**Texte fourni**:
───
Au royaume des fesses qui claquent, DirtyBird a toujours eu les épaules d'un leader. Après dix années d'existence, toujours pas de couronnement en vue mais le premier LP de Justin Martin se rapproche du but : convaincre sur le format long tout en conservant le fun pour boussole. Avec "Ghetto's & Gardens", la house a trouvé son Mélanchon et la lutte contre l'austérité prend une nouvelle tournure.
 

Parmi les oiseaux à l'hygiène reprochable que compte DirtyBird, un peinait jusqu'ici à prendre son envol sur la longue distance : Justin Martin. Englué depuis dix ans dans les colonnes réservées aux maxis, on n'attendait en 2012 rien de plus qu'une rétrospective des siens en format puzzle où se cacheraient quelques b-sides.  

 


C'était mal connaître l'animal puisque si "Ghetto"s & Gardens" convie quelques singles historiques, on trouve ici un bon paquet de premières mains. Après avoir poussé dans l'ombre de Claude Von Stroke, le visage de DirtyBird, Justin Martin trouve enfin sa place au soleil. Véritable boutique d'artisanat local, ce premier LP, fait d'un même marbre et assemble en un même corps, traduit en californien tout un pan de la house comme un Footwork (de Chicago) abruti par la chaleur locale ou un Jersey Club (du… New Jersey) plus souriant.
───
[Éléments stockés d'une collection]
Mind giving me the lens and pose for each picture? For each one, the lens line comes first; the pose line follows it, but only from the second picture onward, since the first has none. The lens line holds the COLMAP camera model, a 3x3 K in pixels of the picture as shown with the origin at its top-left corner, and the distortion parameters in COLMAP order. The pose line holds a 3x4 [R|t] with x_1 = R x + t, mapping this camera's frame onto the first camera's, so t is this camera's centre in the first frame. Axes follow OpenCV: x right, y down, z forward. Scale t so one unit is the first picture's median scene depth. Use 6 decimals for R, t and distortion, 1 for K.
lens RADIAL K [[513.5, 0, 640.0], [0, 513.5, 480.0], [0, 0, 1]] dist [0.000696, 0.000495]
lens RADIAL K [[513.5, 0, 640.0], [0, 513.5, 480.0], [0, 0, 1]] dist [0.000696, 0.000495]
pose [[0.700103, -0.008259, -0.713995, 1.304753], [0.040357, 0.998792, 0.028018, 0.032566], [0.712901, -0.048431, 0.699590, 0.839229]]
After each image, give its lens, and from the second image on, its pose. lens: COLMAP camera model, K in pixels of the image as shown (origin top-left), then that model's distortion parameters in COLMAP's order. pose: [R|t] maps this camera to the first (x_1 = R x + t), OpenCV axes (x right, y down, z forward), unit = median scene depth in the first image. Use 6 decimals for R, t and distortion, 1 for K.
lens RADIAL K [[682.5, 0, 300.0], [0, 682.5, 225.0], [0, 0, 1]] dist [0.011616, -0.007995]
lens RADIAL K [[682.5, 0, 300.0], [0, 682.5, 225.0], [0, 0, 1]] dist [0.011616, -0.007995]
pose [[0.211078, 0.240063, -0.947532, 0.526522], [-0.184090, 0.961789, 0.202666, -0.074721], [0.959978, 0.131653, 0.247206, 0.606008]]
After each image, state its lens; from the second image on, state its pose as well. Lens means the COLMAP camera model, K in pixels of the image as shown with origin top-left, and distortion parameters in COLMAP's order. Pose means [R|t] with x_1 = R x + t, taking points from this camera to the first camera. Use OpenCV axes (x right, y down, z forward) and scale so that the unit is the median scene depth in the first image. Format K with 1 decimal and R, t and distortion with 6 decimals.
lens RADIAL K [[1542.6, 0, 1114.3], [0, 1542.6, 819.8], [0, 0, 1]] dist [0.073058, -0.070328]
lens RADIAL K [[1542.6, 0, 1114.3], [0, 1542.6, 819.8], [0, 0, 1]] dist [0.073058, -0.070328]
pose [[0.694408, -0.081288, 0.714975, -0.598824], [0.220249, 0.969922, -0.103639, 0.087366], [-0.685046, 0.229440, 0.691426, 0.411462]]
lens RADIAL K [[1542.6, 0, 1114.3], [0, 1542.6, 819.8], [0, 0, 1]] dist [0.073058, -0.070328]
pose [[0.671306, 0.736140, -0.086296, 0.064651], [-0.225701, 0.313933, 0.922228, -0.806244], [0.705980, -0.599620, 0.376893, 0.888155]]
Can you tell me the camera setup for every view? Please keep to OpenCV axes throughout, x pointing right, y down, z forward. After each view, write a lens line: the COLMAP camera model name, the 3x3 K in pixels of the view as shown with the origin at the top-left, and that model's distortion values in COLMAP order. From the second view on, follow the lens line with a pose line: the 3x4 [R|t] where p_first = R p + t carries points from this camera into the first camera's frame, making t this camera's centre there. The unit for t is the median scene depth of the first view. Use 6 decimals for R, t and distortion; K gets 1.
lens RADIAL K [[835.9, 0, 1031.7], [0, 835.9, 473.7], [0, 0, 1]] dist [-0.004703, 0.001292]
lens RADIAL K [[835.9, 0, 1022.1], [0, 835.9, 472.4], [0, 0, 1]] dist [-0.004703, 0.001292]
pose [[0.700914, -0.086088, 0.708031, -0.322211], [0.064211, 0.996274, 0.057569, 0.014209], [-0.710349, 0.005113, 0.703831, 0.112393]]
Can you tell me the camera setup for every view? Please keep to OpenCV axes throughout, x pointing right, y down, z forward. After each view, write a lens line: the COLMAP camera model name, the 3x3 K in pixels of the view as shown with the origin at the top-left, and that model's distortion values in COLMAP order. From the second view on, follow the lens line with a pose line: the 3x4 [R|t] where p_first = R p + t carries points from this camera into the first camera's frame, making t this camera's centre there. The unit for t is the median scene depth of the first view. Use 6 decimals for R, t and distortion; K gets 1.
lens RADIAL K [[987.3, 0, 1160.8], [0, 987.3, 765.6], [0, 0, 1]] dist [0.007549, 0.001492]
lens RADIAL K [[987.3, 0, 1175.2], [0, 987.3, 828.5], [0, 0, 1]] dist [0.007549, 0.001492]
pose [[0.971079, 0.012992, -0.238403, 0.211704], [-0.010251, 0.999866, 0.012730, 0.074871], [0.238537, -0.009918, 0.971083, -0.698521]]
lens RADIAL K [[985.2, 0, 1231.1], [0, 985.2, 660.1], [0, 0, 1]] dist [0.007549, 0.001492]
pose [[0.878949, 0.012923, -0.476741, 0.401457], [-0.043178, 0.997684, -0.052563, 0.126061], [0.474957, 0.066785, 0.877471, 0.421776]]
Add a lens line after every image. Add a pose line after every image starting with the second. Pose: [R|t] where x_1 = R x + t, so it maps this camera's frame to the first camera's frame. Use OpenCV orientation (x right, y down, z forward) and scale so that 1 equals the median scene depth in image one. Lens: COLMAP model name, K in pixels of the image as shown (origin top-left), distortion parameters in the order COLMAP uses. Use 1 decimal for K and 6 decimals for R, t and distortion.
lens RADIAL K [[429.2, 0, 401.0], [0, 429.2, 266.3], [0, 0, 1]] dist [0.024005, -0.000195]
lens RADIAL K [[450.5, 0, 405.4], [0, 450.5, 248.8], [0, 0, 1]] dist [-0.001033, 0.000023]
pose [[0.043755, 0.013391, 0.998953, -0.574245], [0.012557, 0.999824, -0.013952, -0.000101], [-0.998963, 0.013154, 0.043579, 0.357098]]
───
**Consigne 1**:
Reproduisez à l'identique le passage de la critique de « Ghetto's & Gardens » qui s'ouvre sur les mots contenant « Au royaume des » et se clôt sur « cacheraient quelques b-sides. ».
**Consigne 2**:
Condensez le paragraphe de la critique de « Ghetto's & Gardens » commençant par « Parmi les oiseaux à l'hygiène reprochable » en conservant ses informations essentielles.
Il n'est pas nécessaire de recourir aux enregistrements.

**Réponse 1**:
Au royaume des fesses qui claquent, DirtyBird a toujours eu les épaules d'un leader. Après dix années d'existence, toujours pas de couronnement en vue mais le premier LP de Justin Martin se rapproche du but : convaincre sur le format long tout en conservant le fun pour boussole. Avec "Ghetto's & Gardens", la house a trouvé son Mélanchon et la lutte contre l'austérité prend une nouvelle tournure.
 

Parmi les oiseaux à l'hygiène reprochable que compte DirtyBird, un peinait jusqu'ici à prendre son envol sur la longue distance : Justin Martin. Englué depuis dix ans dans les colonnes réservées aux maxis, on n'attendait en 2012 rien de plus qu'une rétrospective des siens en format puzzle où se cacheraient quelques b-sides.

**Réponse 2**:
Parmi les artistes de DirtyBird, Justin Martin peinait à s'imposer sur le format long. Cantonné depuis dix ans aux maxis, il n'était attendu en 2012 que pour une rétrospective de ceux-ci, agrémentée de quelques b-sides.